• [EXTRAIT À LIRE]:
---
21C’est également le cas dans la doctrine de l’Iglesia filadelfia,qui défend concrètement, à partir d’une approche littéraliste de la Bible, l’idée que le Diable est un chérubin, c’est-à-dire un être doté de sagesse, d’émotions et de volonté créé par Dieu, mais corrompu par son ambition de devenir Dieu lui-même, raison pour laquelle il fut expulsé des Cieux (Ézéchiel 28) et condamné plus tard, dans l’eschatologie de l’Apocalypse, au jugement final et à la mort dans le lac de feu (Matthieu 25, 41). Le Diable, quoique limité – il n’est ni omniscient ni tout-puissant –, est donc un être spirituel, et il peut être combattu par les chrétiens dotés de la force et de la foi nécessaires. En ultime instance, il est un adversaire de la foi chrétienne qui cherche à aveugler les incrédules, à arracher la Parole du cœur, à soumettre à la tentation, à semer la discorde, à posséder les corps, à entraver l’œuvre des croyants, à tromper les « nations », à faire la guerre aux croyants11 – ces intentions sont mentionnées dans les procès d’accusation de ceux qui croient avoir été « tentés » par le Diable. Comme j’entends le démontrer dans les pages qui suivent, les croyants tsiganes de l’Iglesia filadelfia, qui s’instituent eux-mêmes chrétiens sauvés,soumettent leurs cadres théoriques ethniques à cette idéologie, en délimitant les notions de « bonne » ou « mauvaise » tsiganité à partir de la cartographie binaire qui distingue le territoire de Dieu du territoire du monde.

22Le Diable est présent non seulement dans le support doctrinal, mais encore dans les divers médias de l’univers évangéliste pentecôtiste : textes autobiographiques, sermons, témoignages personnels et paroles de chansons évangéliques. Les configurations doctrinales que nous venons de décrire y trouvent leur développement expérimental et pratique : depuis les prédicateurs qui cherchent à expliquer la « vraie foi » aux croyants jusqu’aux témoignages personnels de perdition et de salut (à travers la conversion, par exemple) et, finalement, jusqu’à des paroles comme celles-ci :

Pour écraser la tête du Diable
Il faut le pouvoir de Dieu
L’écraser, l’écraser, l’écraser
Avec le pouvoir de Dieu.
(Madrid, mai 2005.)

23Comme je l’ai soutenu ailleurs, les paroles des chants constituent l’un des principaux véhicules de transmission de concepts – tout particulièrement dans des contextes religieux comme celui de l’Iglesia filadelfia (Llera Blanes 2006a). Mais elles sont aussi des expressions concrètes du caractère émotionnel et spirituel accordé à la musique : partant du principe selon lequel la musique est une façon de rendre le culte à Dieu – invocation, contact avec le divin, recevoir l’Esprit saint –, les croyants de l’Iglesia filadelfia investissent dans la subjectivité de la pratique musicale, en l’utilisant comme expérience religieuse. Par conséquent, la musique est un moyen de combattre l’« ennemi » :

Si tu rends gloire à Dieu
L’ennemi sortira en courant
Car terrible est le pouvoir de Dieu
En rendant gloire à Dieu, plus fort tu seras.
---
• [DONNÉES FOURNIES]:
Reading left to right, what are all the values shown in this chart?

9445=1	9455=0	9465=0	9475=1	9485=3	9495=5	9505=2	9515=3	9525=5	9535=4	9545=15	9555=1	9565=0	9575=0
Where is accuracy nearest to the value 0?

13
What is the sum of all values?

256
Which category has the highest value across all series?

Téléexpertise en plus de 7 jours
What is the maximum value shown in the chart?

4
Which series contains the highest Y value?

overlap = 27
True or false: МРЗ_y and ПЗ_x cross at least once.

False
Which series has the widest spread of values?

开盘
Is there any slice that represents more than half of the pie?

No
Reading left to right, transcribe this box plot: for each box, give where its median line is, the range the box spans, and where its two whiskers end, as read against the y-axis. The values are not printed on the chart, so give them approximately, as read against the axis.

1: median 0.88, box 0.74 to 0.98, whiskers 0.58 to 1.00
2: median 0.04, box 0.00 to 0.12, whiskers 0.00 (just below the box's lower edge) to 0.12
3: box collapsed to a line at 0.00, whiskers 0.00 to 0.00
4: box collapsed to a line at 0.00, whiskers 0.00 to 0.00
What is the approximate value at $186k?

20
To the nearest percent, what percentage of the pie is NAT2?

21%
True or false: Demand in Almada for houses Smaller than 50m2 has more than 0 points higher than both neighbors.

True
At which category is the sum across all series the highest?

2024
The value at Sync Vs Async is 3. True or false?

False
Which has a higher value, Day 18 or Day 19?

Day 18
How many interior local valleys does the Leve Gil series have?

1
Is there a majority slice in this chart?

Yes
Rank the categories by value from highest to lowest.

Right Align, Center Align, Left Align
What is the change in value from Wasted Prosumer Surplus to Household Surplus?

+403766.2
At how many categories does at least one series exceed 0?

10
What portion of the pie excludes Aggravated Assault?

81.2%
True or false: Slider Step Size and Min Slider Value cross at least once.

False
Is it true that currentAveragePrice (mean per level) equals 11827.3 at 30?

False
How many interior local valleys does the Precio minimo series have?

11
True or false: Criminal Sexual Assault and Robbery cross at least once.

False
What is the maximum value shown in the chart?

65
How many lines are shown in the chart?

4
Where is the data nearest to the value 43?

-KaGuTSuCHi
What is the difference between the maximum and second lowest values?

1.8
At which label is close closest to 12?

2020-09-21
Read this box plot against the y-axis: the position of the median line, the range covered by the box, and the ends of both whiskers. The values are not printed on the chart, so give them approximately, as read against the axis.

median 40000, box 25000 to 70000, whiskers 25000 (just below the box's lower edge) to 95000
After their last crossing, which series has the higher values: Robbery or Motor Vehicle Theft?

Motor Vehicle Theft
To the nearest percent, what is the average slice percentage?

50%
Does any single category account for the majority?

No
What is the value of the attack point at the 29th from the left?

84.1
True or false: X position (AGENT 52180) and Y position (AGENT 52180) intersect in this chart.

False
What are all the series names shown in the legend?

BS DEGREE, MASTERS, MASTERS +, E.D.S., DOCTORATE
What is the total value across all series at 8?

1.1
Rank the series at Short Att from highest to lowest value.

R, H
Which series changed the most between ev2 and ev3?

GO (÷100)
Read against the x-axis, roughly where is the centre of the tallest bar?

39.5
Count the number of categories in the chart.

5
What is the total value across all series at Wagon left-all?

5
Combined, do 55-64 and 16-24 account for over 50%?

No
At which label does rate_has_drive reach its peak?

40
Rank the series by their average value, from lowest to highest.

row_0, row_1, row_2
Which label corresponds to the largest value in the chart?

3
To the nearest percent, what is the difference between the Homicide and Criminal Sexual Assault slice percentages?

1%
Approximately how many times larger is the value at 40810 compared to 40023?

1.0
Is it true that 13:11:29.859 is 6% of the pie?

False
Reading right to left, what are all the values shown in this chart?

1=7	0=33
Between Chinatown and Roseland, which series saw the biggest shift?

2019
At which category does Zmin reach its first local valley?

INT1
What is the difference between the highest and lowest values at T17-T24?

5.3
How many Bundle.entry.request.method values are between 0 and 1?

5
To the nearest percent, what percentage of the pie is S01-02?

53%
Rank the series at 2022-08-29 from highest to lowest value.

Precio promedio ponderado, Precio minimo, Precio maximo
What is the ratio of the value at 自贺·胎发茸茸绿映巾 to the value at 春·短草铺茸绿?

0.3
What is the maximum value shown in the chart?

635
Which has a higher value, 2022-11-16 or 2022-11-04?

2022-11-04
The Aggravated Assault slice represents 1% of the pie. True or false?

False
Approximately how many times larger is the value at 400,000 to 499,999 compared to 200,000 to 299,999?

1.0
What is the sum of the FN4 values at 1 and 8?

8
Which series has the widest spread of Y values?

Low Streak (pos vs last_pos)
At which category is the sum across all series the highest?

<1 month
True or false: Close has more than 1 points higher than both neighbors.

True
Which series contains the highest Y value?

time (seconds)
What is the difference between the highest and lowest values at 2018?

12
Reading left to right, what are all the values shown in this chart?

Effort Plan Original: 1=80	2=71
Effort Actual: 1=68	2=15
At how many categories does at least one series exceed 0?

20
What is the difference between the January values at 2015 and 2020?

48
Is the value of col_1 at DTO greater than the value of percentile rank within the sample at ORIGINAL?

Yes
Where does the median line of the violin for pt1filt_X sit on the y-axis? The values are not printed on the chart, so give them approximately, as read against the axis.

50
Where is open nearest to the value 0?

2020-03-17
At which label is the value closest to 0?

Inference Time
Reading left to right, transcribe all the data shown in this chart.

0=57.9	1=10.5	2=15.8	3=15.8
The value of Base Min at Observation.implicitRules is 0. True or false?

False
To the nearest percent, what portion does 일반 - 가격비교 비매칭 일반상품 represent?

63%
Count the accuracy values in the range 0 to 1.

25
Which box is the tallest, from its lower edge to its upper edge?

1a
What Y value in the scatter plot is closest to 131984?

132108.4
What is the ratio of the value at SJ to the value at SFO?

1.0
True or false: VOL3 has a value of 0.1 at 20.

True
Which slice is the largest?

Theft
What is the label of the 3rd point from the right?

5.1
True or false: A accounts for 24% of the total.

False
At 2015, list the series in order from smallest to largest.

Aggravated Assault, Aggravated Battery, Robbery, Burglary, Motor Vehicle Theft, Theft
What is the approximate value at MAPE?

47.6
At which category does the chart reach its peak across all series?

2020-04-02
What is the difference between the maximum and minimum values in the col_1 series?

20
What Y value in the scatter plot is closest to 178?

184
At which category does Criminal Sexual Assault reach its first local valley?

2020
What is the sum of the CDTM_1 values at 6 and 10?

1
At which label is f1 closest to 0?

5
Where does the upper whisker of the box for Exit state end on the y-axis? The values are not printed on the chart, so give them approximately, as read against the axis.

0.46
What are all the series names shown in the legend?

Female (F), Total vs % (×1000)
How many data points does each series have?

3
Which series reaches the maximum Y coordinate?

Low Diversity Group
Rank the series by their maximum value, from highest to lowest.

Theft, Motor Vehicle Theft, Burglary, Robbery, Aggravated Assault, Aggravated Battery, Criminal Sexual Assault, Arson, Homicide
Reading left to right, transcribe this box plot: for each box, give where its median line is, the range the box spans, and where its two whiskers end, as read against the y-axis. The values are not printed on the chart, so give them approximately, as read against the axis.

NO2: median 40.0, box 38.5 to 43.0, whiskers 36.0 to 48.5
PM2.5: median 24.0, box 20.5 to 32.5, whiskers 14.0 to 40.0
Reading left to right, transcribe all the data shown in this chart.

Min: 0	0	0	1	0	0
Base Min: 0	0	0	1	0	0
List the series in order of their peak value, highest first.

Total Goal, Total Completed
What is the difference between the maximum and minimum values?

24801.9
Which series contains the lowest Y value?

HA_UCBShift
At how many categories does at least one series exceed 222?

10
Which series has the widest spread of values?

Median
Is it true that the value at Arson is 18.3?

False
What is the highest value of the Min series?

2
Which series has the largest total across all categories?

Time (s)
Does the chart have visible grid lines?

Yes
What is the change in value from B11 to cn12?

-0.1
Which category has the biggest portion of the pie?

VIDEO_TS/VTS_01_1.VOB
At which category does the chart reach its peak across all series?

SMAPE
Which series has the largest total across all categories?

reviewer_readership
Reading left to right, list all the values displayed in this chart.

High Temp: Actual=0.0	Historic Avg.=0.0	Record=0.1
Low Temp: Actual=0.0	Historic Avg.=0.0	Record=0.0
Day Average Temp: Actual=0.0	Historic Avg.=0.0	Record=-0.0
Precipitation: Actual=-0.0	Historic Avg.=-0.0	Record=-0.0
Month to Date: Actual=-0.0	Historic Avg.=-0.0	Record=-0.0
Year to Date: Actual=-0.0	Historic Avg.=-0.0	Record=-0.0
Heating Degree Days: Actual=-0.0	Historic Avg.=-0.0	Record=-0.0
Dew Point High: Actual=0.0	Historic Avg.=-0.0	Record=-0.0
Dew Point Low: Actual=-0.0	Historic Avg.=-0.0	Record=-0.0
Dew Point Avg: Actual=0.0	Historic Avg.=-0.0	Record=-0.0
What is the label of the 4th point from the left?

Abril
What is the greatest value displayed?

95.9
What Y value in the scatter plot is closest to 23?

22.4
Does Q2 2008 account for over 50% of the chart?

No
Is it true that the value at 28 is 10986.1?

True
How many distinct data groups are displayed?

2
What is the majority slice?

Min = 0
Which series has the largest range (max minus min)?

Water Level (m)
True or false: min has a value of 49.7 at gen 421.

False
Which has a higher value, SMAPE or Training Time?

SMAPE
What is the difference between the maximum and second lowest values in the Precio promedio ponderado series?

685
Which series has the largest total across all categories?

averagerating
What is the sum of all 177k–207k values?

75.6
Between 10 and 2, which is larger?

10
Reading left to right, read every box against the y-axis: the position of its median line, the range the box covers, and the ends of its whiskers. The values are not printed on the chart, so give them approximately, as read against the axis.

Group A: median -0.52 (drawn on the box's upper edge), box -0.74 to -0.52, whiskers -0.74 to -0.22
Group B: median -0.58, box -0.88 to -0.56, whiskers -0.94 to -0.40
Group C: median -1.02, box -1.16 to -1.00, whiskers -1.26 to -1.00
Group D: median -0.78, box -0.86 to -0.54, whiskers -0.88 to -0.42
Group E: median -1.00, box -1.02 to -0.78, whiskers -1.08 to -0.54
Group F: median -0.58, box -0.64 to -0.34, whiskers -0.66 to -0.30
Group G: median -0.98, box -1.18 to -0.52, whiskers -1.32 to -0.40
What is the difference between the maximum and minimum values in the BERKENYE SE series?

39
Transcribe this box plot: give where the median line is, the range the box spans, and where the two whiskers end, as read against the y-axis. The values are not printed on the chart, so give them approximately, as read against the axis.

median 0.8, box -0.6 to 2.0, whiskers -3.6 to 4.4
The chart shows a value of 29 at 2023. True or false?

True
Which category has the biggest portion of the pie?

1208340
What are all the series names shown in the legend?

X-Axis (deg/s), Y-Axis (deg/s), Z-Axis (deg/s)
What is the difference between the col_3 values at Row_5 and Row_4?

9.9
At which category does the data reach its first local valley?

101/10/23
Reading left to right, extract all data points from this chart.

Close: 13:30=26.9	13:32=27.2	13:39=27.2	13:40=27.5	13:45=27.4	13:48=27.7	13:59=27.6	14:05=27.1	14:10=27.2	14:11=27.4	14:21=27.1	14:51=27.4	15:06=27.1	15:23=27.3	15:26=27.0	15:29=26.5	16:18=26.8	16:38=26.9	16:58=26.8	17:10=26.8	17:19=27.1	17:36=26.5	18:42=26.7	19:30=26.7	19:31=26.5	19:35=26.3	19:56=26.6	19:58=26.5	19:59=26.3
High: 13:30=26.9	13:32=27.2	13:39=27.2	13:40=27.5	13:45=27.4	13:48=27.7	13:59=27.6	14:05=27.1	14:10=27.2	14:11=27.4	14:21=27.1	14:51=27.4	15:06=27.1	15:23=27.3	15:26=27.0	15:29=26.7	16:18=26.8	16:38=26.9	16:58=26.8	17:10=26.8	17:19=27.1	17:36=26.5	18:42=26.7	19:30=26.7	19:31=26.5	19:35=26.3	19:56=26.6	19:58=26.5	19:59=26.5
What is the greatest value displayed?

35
---
• [TRAVAIL À FAIRE]:
1. Transcrivez le passage de l'extrait sur le Diable compris entre « 23Comme je l’ai » et « fort tu seras. », bornes incluses.
2. Présentez sous forme de liste le paragraphe de l'extrait sur le Diable qui commence par « Le Diable est présent non seulement », en conservant ses informations principales.
3. Reprenez le texte sur le Diable dans l'Iglesia filadelfia là où il s'interrompt, et rédigez-en la suite.

• [RÉPONSES DÉTAILLÉES]:
1.
23Comme je l’ai soutenu ailleurs, les paroles des chants constituent l’un des principaux véhicules de transmission de concepts – tout particulièrement dans des contextes religieux comme celui de l’Iglesia filadelfia (Llera Blanes 2006a). Mais elles sont aussi des expressions concrètes du caractère émotionnel et spirituel accordé à la musique : partant du principe selon lequel la musique est une façon de rendre le culte à Dieu – invocation, contact avec le divin, recevoir l’Esprit saint –, les croyants de l’Iglesia filadelfia investissent dans la subjectivité de la pratique musicale, en l’utilisant comme expérience religieuse. Par conséquent, la musique est un moyen de combattre l’« ennemi » :

Si tu rends gloire à Dieu
L’ennemi sortira en courant
Car terrible est le pouvoir de Dieu
En rendant gloire à Dieu, plus fort tu seras.

2.
- Le Diable est présent dans le support doctrinal, mais aussi dans les divers médias de l'univers évangéliste pentecôtiste : textes autobiographiques, sermons, témoignages personnels et paroles de chansons évangéliques.
- Dans ces médias, les configurations doctrinales décrites trouvent leur développement expérimental et pratique.
- Ce développement va des prédicateurs qui cherchent à expliquer la « vraie foi » aux croyants jusqu'aux témoignages personnels de perdition et de salut (par exemple à travers la conversion), et enfin jusqu'aux paroles de chansons.

3.
Et le mur est tombé, tombé, tombé [ter]
Car le peuple de Dieu à Celui-ci a rendu gloire.
(Lisbonne, septembre 2003.)

  • 12 L’une des formules les plus souvent véhiculées dans les médias évangéliques est : « En Jésus nous s (...)

24Cette attitude de « combat », souvent invoquée dans les sermons, les témoignages et les textes, traduit une « politique des émotions » (Vale de Almeida 1994) et une grammaire des sentiments, des sensations et des attitudes, qui, liées à l’esthétique et à la sonorité de la pratique musicale de l’Iglesia filadelfia, renvoient à une certaine perception de cette pratique. À travers la musique, on obtient l’investissement physique et l’état d’esprit nécessaires pour faire l’expérience du divin, de même que l’on déclare la guerre à ce qui s’y oppose. La figure du Diable, faisant partie des émotions véhiculées par la participation musicale, en devient un élément significatif : d’y être présentée comme l’« ennemi », elle provoque l’attitude de combat nécessaire pour parvenir à la « victoire de la foi »12. La figure du Diable est, pour ainsi dire, productrice de motivation et de contexte (Roueff 2001).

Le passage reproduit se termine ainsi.